- BRIEF
With the records as your source, report how many lines contain "ANTENNAPARTIALMETALAREA". Add no other words.

- Excerpts from a dataset

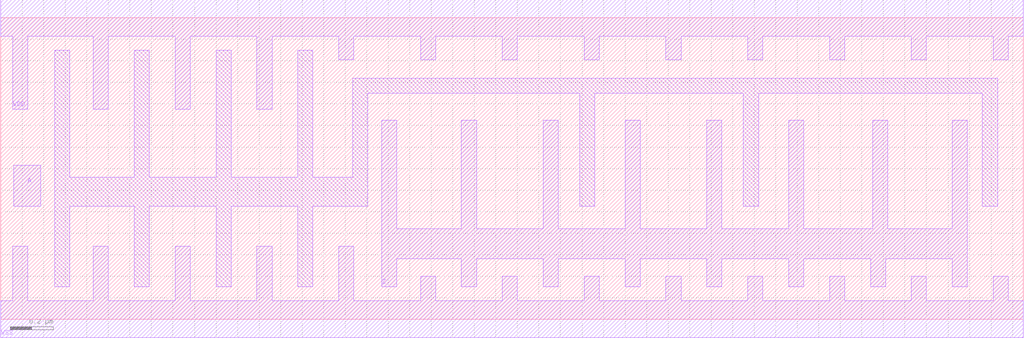
<source format=lef>
# 
# ******************************************************************************
# *                                                                            *
# *                   Copyright (C) 2004-2010, Nangate Inc.                    *
# *                           All rights reserved.                             *
# *                                                                            *
# * Nangate and the Nangate logo are trademarks of Nangate Inc.                *
# *                                                                            *
# * All trademarks, logos, software marks, and trade names (collectively the   *
# * "Marks") in this program are proprietary to Nangate or other respective    *
# * owners that have granted Nangate the right and license to use such Marks.  *
# * You are not permitted to use the Marks without the prior written consent   *
# * of Nangate or such third party that may own the Marks.                     *
# *                                                                            *
# * This file has been provided pursuant to a License Agreement containing     *
# * restrictions on its use. This file contains valuable trade secrets and     *
# * proprietary information of Nangate Inc., and is protected by U.S. and      *
# * international laws and/or treaties.                                        *
# *                                                                            *
# * The copyright notice(s) in this file does not indicate actual or intended  *
# * publication of this file.                                                  *
# *                                                                            *
# *     NGLibraryCreator, v2010.08-HR32-SP3-2010-08-05 - build 1009061800      *
# *                                                                            *
# ******************************************************************************
# 
# 
# Running on brazil06.nangate.com.br for user Giancarlo Franciscatto (gfr).
# Local time is now Fri, 3 Dec 2010, 19:32:18.
# Main process id is 27821.

VERSION 5.6 ;
BUSBITCHARS "[]" ;
DIVIDERCHAR "/" ;

MACRO BUF_X16
  CLASS core ;
  FOREIGN BUF_X16 0.0 0.0 ;
  ORIGIN 0 0 ;
  SYMMETRY X Y ;
  SITE FreePDK45_38x28_10R_NP_162NW_34O ;
  SIZE 4.75 BY 1.4 ;
  PIN A
    DIRECTION INPUT ;
    ANTENNAPARTIALMETALAREA 0.02375 LAYER metal1 ;
    ANTENNAPARTIALMETALSIDEAREA 0.0819 LAYER metal1 ;
    ANTENNAGATEAREA 0.418 ;
    PORT
      LAYER metal1 ;
        POLYGON 0.06 0.525 0.185 0.525 0.185 0.715 0.06 0.715  ;
    END
  END A
  PIN Z
    DIRECTION OUTPUT ;
    ANTENNAPARTIALMETALAREA 0.7364 LAYER metal1 ;
    ANTENNAPARTIALMETALSIDEAREA 2.0644 LAYER metal1 ;
    ANTENNADIFFAREA 1.1704 ;
    PORT
      LAYER metal1 ;
        POLYGON 1.77 0.15 1.84 0.15 1.84 0.28 2.14 0.28 2.14 0.15 2.21 0.15 2.21 0.28 2.52 0.28 2.52 0.15 2.59 0.15 2.59 0.28 2.9 0.28 2.9 0.15 2.97 0.15 2.97 0.28 3.28 0.28 3.28 0.15 3.35 0.15 3.35 0.28 3.66 0.28 3.66 0.15 3.73 0.15 3.73 0.28 4.04 0.28 4.04 0.15 4.11 0.15 4.11 0.28 4.42 0.28 4.42 0.15 4.49 0.15 4.49 0.925 4.42 0.925 4.42 0.42 4.12 0.42 4.12 0.925 4.05 0.925 4.05 0.42 3.73 0.42 3.73 0.925 3.66 0.925 3.66 0.42 3.35 0.42 3.35 0.925 3.28 0.925 3.28 0.42 2.97 0.42 2.97 0.925 2.9 0.925 2.9 0.42 2.59 0.42 2.59 0.925 2.52 0.925 2.52 0.42 2.21 0.42 2.21 0.925 2.14 0.925 2.14 0.42 1.84 0.42 1.84 0.925 1.77 0.925  ;
    END
  END Z
  PIN VDD
    DIRECTION INOUT ;
    USE power ;
    SHAPE ABUTMENT ;
    PORT
      LAYER metal1 ;
        POLYGON 0 1.315 0.055 1.315 0.055 0.975 0.125 0.975 0.125 1.315 0.43 1.315 0.43 0.975 0.5 0.975 0.5 1.315 0.81 1.315 0.81 0.975 0.88 0.975 0.88 1.315 1.19 1.315 1.19 0.975 1.26 0.975 1.26 1.315 1.57 1.315 1.57 1.205 1.64 1.205 1.64 1.315 1.95 1.315 1.95 1.205 2.02 1.205 2.02 1.315 2.33 1.315 2.33 1.205 2.4 1.205 2.4 1.315 2.71 1.315 2.71 1.205 2.78 1.205 2.78 1.315 3.09 1.315 3.09 1.205 3.16 1.205 3.16 1.315 3.47 1.315 3.47 1.205 3.54 1.205 3.54 1.315 3.85 1.315 3.85 1.205 3.92 1.205 3.92 1.315 4.23 1.315 4.23 1.205 4.3 1.205 4.3 1.315 4.61 1.315 4.61 1.205 4.63 1.205 4.68 1.205 4.68 1.315 4.75 1.315 4.75 1.485 4.63 1.485 0 1.485  ;
    END
  END VDD
  PIN VSS
    DIRECTION INOUT ;
    USE ground ;
    SHAPE ABUTMENT ;
    PORT
      LAYER metal1 ;
        POLYGON 0 -0.085 4.75 -0.085 4.75 0.085 4.68 0.085 4.68 0.2 4.61 0.2 4.61 0.085 4.3 0.085 4.3 0.2 4.23 0.2 4.23 0.085 3.92 0.085 3.92 0.2 3.85 0.2 3.85 0.085 3.54 0.085 3.54 0.2 3.47 0.2 3.47 0.085 3.16 0.085 3.16 0.2 3.09 0.2 3.09 0.085 2.78 0.085 2.78 0.2 2.71 0.2 2.71 0.085 2.4 0.085 2.4 0.2 2.33 0.2 2.33 0.085 2.02 0.085 2.02 0.2 1.95 0.2 1.95 0.085 1.64 0.085 1.64 0.34 1.57 0.34 1.57 0.085 1.26 0.085 1.26 0.34 1.19 0.34 1.19 0.085 0.88 0.085 0.88 0.34 0.81 0.34 0.81 0.085 0.5 0.085 0.5 0.34 0.43 0.34 0.43 0.085 0.125 0.085 0.125 0.34 0.055 0.34 0.055 0.085 0 0.085  ;
    END
  END VSS
  OBS
      LAYER metal1 ;
        POLYGON 0.25 0.15 0.32 0.15 0.32 0.525 0.62 0.525 0.62 0.15 0.69 0.15 0.69 0.525 1 0.525 1 0.15 1.07 0.15 1.07 0.525 1.38 0.525 1.38 0.15 1.45 0.15 1.45 0.525 1.705 0.525 1.705 1.05 2.69 1.05 2.69 0.525 2.76 0.525 2.76 1.05 3.45 1.05 3.45 0.525 3.52 0.525 3.52 1.05 4.56 1.05 4.56 0.525 4.63 0.525 4.63 1.12 1.635 1.12 1.635 0.66 1.45 0.66 1.45 1.25 1.38 1.25 1.38 0.66 1.07 0.66 1.07 1.25 1 1.25 1 0.66 0.69 0.66 0.69 1.25 0.62 1.25 0.62 0.66 0.32 0.66 0.32 1.25 0.25 1.25  ;
  END
END BUF_X16

END LIBRARY
#
# End of file
#

</source>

- WRITTEN SOLUTION
2